Sunday, November 11, 2007

Harlem Rivers

Note to my publishing colleagues: someone needs to sign Sam Rivers to write his memoirs. He has the distinction of having played with Miles Davis, Cecil Taylor, and Dizzy Gillespie. As one would expect, he has a lot of stories, which as evidenced last night, he is eager to tell.

Rivers was the focus of a three part Columbia/Harlem Jazz Project concert at Aaron Davis Hall Saturday. The first part was an interview conducted by Brent Hayes Edwards, in which Rivers proved a cooperative subject—no Stephen Wright monosyllabic responses for him—followed by various small groups drawn from the Rivbea Orchestra, concluding with the full Rivbea.

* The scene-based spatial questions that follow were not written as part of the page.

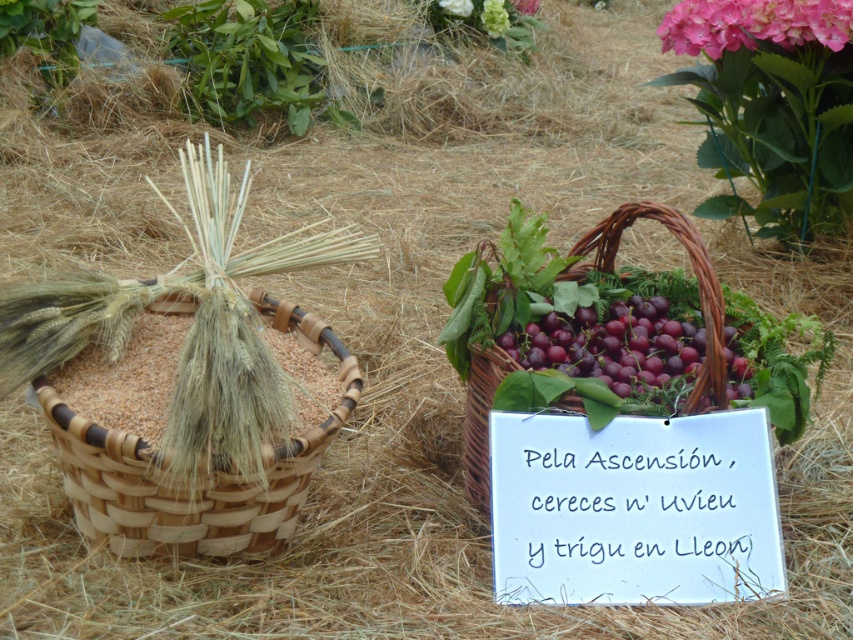
You are an artist setting up a still life. You have two items in front of you, the shiny purple grapes at center and the pink matte hydrangea at upper center. Which object should you place closer to the viewer to match the scene?

The shiny purple grapes at center should be placed closer to the viewer because it is in front of the pink matte hydrangea at upper center in the scene.

You are a farmer looking to place a new sign on the basket with grapes. The existing sign is at point (x=633, y=509). Where should you place the new sign to avoid overlapping?

The existing white paper sign at center is located at point (x=633, y=509), so place the new sign at a different coordinate to avoid overlapping.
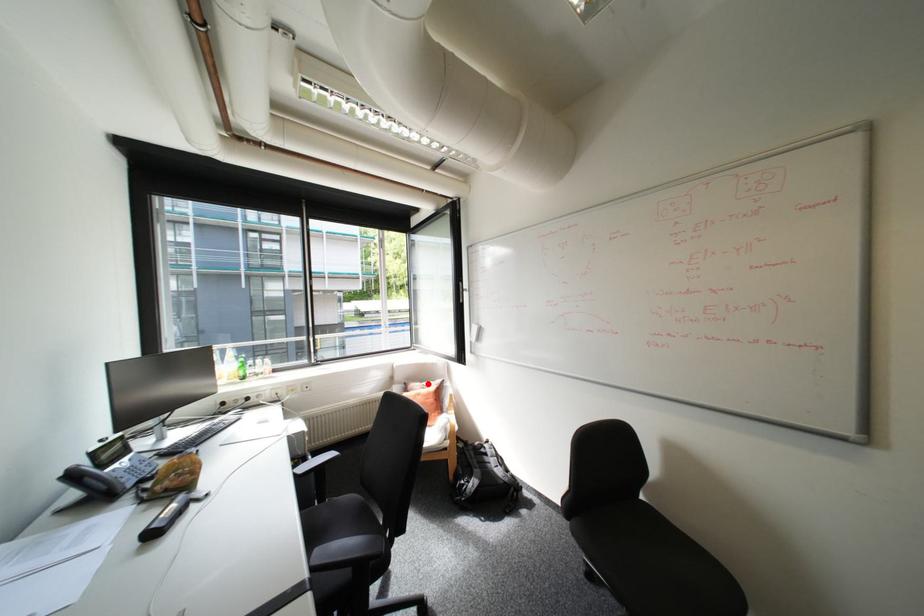
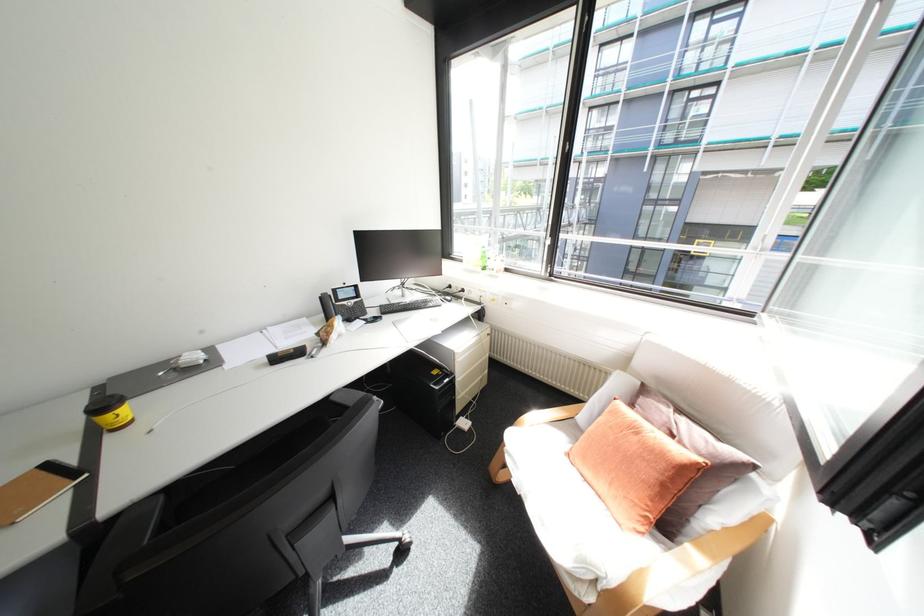
In the second image, find the point that corresponds to the highlighted location in the first image.

(677, 410)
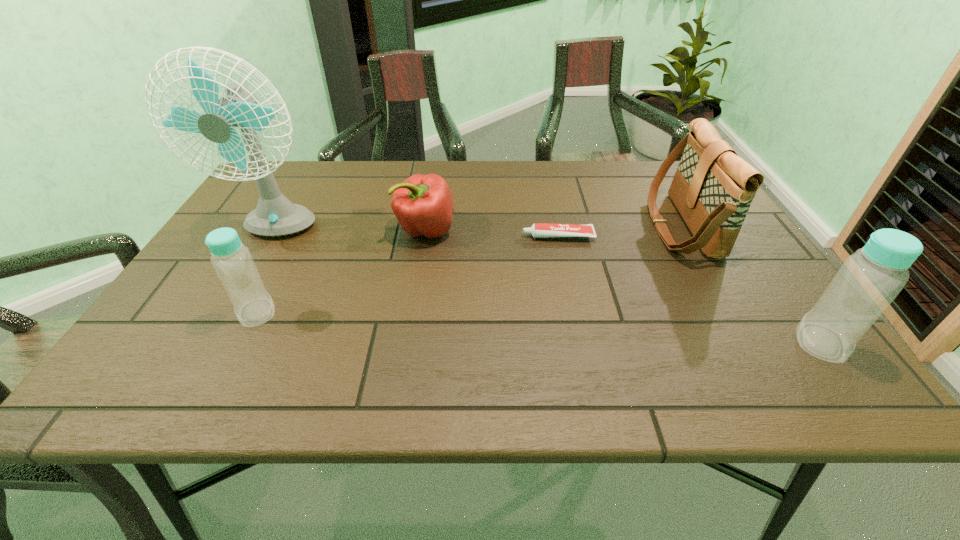
Where is `vacant region at the left edge of the desktop`? vacant region at the left edge of the desktop is located at coordinates (252, 204).

You are a GUI agent. You are given a task and a screenshot of the screen. Output one action in this format:
    pyautogui.click(x=<x>, y=<y>)
    Task: Click on the vacant area at the right edge
    The image size is (960, 540).
    Given the screenshot: What is the action you would take?
    pyautogui.click(x=673, y=227)

Locate an element on the screen. This screenshot has width=960, height=540. free space that is in between the fan and the right bottle is located at coordinates (548, 286).

The height and width of the screenshot is (540, 960). Identify the location of free spot between the bell pepper and the right bottle. click(x=623, y=286).

Find the location of a particular element. Image resolution: width=960 pixels, height=540 pixels. vacant area that lies between the shorter bottle and the fifth tallest object is located at coordinates (341, 271).

This screenshot has width=960, height=540. I want to click on vacant space in between the taller bottle and the bell pepper, so click(x=623, y=286).

Locate an element on the screen. The height and width of the screenshot is (540, 960). empty space between the fourth tallest object and the bell pepper is located at coordinates (341, 271).

Locate an element on the screen. free space between the shorter bottle and the second object from right to left is located at coordinates (468, 269).

At what (x,y) coordinates should I click in order to perform the action: click on free spot between the right bottle and the fifth tallest object. Please return your answer as a coordinate pair (x, y). The height and width of the screenshot is (540, 960). Looking at the image, I should click on (623, 286).

Identify the location of free spot between the shoulder bag and the fourth tallest object. Image resolution: width=960 pixels, height=540 pixels. (468, 269).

While Rivers’ claimed his facility on reeds has slowed due to age, it was not apparent during his sets, especially when spontaneously improvising as part of his trio, with Doug Matthews on bass and Rion Smith on drums. Equally impressive was their rendition of his ballad “Nightfall.” Although enjoyable, his horn ensembles were not up to the same level of emotional heft. The concluding performances by the full orchestra had great energy, but are striking in their difference from his spontaneous compositions.

While Rivers is revered for his early avant-garde work in the 1960’s and 1970’s and his contemporary free improvisations, the big band charts Rivbea played last night brought to mind some of the funky late 1960’s big band work of Gerald Wilson and (no kidding) even Buddy Rich. With funky electric bass lines and short but swinging solos, tunes like “Quagmire” sounded a world away from the small group. That is not a bad thing though. In fact, it makes for a fascinating evening of music.

Watching Rivers is a show unto itself. Again, his playing is still remarkably strong (his protests notwithstanding). His communication as a leader can be a bit chaotic, but one can definitely see how the Rivers was a natural in the 1970’s loft scene. Saturday he was not afraid to call musicians back and start over, but not in a confrontational way a la Mingus. He was just uninhibited by the concert stage in any manner. He is a trip to listen to, but unfortunately some of the stories cut into the time for the music. That is why he needs a publisher. There must be a house out there for him.

Rivers now lives in Florida, where the Rivbea Orchestra has a regular gig in Orlando at the Palace Theatre every second Wednesday. Since he does not play New York as often now, last night’s concert was an event, which should have been better publicized by Columbia. Believe me, I get a lot of press releases, but I only heard about it on myspace. This is why you should make “friends” with all the musicians you enjoy—you might otherwise miss a great show.